Task to carry out = Summarize the Edinburgh Castle guide in two sentences.

Text =
********************
Edinburgh Castle is both a local and tourist attraction for many people, and it ties together the long history of Edinburgh and England. In fact, this castle is one of the oldest places still standing in the British Isles – initially built in the 11th century and added upon later. Since it’s a must-see on your trip to Edinburgh, here’s how to visit the Edinburgh Castle, plus all you need to know about tickets, hours, and more!
Pro Tip: Bookmark this article as a helpful guide for your visit to Edinburgh Castle no matter when you visit! Also, if you want to see other top attractions make sure to check out our top things to do in Edinburgh.
Edinburgh Castle Hours, Tickets, Tours, and Facts: What We’ll Cover
How to Visit the Edinburgh Castle: Hours and Info
The Edinburgh Castle is open daily, but the castle’s opening hours change according to the season.
- 1 April – 30 September: Opens 9:30 am, closes 18:00 (6 pm)
- 1 October – 24 December: Opens 9:30 am, closes 17:00 (5 pm)
- 27 December – 4 January: Opens 10 am, closes 16:00 (4 pm)
- 5 January – 31 March: Opens 9:30 am, closes 17:00 (5 pm)
However, please keep in mind that you can’t enter the castle starting one hour before the actual closing time in order to allow enough time to explore the castle before it’s closed.
The castle is closed on the following days:
- December 25, Christmas Day
- December 26, Boxing Day
Castle gun salute:
The one o’clock gun is fired every day at 13:00, so don’t be alarmed by the sound. The gun is not fired on Sundays, Good Friday, and Christmas Day.
Pro Tip: You should make an online ticket reservation to guarantee entry. There is currently a limit on the number of visitors allowed inside, so booking ahead ensures you can get it.
National War Museum:
The National War Museum is free to visit after paying for entry to the Edinburgh Castle. It’s located on the castle grounds and also has opening and closing hours that change each season.
The National War Museum is open daily.
National War Museum working hours:
- 1 April – 30 September: Opens 9:45 am, closes 17:45 (5:45 pm)
- 1 October – 24 December: Opens 9:45 am, closes 16:45 (4:45 pm)
- 27 December – 4 January: Opens 10:15 am, closes 15:45 (3:45 pm)
- 5 January – 31 March: Opens 9:45 am, closes 16:45 (4:45 pm)
The National War Museum closes to new visitors 15 minutes before the closing times above, so plan ahead.
Pro Tip: Note that The Royal Scots and The Royal Scots Dragon Guard Museums are managed by volunteers. As a result, there might be different opening times so check beforehand by calling or checking online.
Admission Tickets to Edinburgh Castle
Admission Fee: Adult (16+) £15.50 | Concession (Seniors 65+) £12.40 | Child (5-15) £9.30 | Children under 5 are free (still requires a ticket)
Discount Ticket Options: Family Ticket 1 – £31 (1 Adult + 2 Children) | Family Ticket 2 – £45 (2 Adults + 2 Children) | and Family Ticket 3 – £53 (2 Adults + 3 Children)
********************
Page-level text extractions =
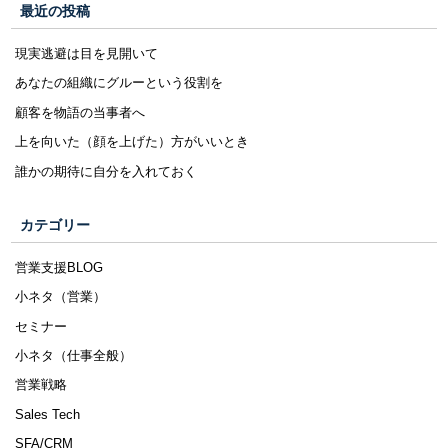
最近の投稿
現実逃避は目を見開いて
あなたの組織にグルーという役割を
顧客を物語の当事者へ
上を向いた（顔を上げた）方がいいとき
誰かの期待に自分を入れておく
カテゴリー
営業支援BLOG
小ネタ（営業）
セミナー
小ネタ（仕事全般）
営業戦略
Sales Tech
SFA/CRM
********************
Task result = Edinburgh Castle, first built in the 11th century and added to later, opens daily except on December 25 and 26, with hours that change by season and no entry during the last hour before closing. An adult ticket costs £15.50, with lower prices for seniors and children, family ticket options, and free access to the National War Museum on the castle grounds, which keeps its own seasonal hours.